Name every color that appears in the passage below on depth maps and anaglyph viewing, giving each color once.

[[ Reading passage open ]]

As well as fully automatic methods of calculating depth maps, depth maps can be drawn entirely by hand. Also developed are methods of producing depth maps from sparse or less accurate depth maps. A sparse depth map is a depth map consisting of only a relatively few lines or areas which guides the production of the full depth map. Use of a sparse depth map can help overcome auto-generation limitations. For example, if a depth finding algorithm takes cues from image brightness an area of shadow in the foreground may be incorrectly assigned as background. This misassignment is overcome by assigning the shaded area a close value in the sparse depth map.
Mechanics
Viewing anaglyphs through spectrally opposed glasses or gel filters enables each eye to see independent left and right images from within a single anaglyphic image. Red-cyan filters can be employed because our vision processing systems use red and cyan comparisons, as well as blue and yellow, to determine the color and contours of objects.In a red-cyan anaglyph, the eye viewing through the red filter sees red within the anaglyph as "white", and the cyan within the anaglyph as "black". The eye viewing through the cyan filter perceives the opposite.
Actual black or white in the anaglyph display, being void of color, are perceived the same by each eye. The brain blends the red and cyan-channeled images much as it does in regular binocular viewing, but due to the colour filtering only green and blue are strongly perceived by the eye behind the cyan filter while red is blocked by that filter.
A red filter allows red light to pass and blocks blue and green, so a red object appears bright through the red lens but dark through cyan. Conversely, colors composed of blue and green pass through the cyan filter and are not seen by the red filter. In this way, each eye receives separate information for depth perception and the brain integrates the two views.

[[ Reading passage closed ]]
[[ Data to examine open ]]

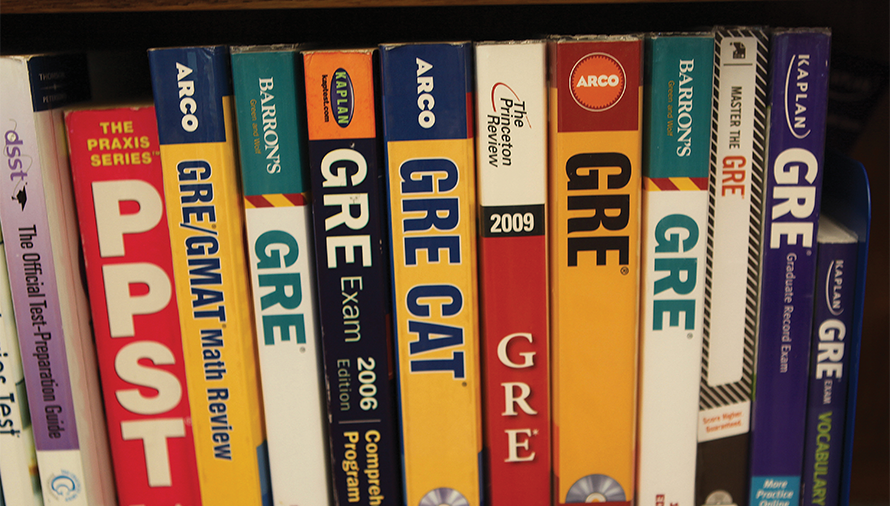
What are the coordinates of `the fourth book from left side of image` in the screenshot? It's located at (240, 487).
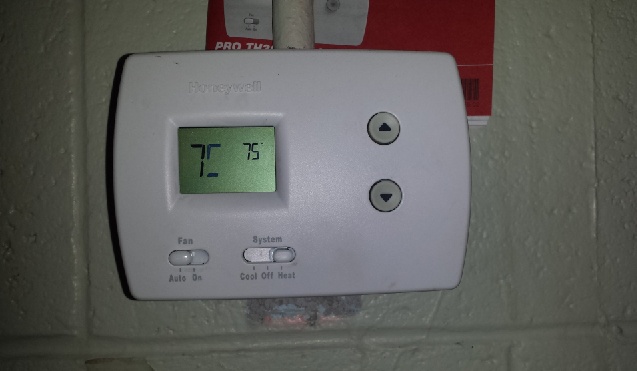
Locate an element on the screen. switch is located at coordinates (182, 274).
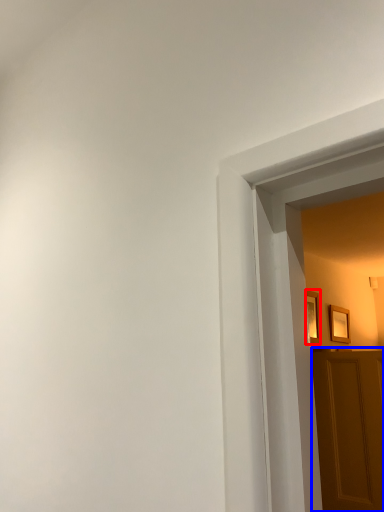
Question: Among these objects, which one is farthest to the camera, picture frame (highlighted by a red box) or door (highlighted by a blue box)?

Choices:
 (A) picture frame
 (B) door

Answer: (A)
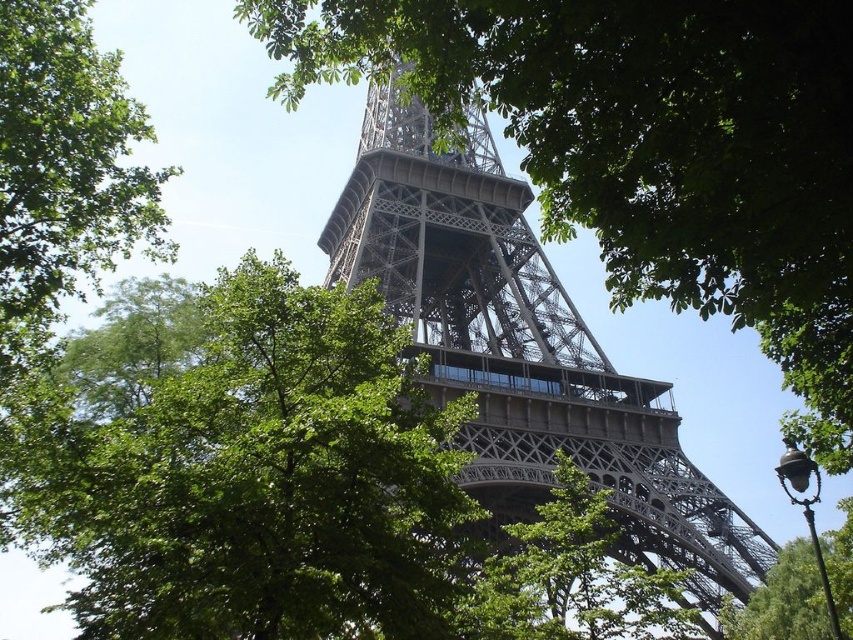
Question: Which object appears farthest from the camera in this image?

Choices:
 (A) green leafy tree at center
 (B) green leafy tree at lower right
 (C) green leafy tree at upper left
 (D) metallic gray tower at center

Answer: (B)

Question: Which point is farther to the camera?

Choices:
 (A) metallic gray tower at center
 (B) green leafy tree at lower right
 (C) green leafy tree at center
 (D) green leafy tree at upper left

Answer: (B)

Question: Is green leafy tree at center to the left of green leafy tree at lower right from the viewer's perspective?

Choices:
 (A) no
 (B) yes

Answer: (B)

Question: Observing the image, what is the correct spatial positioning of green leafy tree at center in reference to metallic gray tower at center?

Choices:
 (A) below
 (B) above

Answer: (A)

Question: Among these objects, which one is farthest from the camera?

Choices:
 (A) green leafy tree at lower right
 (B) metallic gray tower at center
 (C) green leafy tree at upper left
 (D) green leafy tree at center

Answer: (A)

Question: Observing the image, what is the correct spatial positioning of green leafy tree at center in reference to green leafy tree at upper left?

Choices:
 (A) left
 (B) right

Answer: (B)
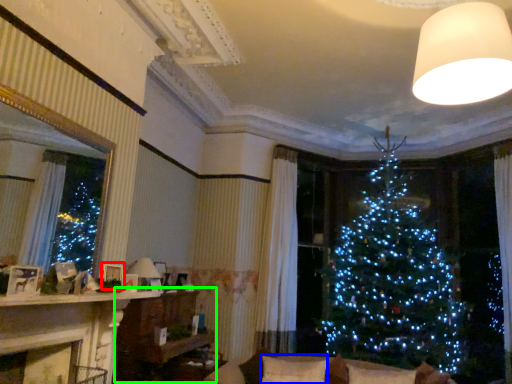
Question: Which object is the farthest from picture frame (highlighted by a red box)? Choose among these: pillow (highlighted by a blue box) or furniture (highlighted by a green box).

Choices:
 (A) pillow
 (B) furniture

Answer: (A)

[[ Data to examine closed ]]

*Task result*
Red, cyan, blue, yellow, white, black, green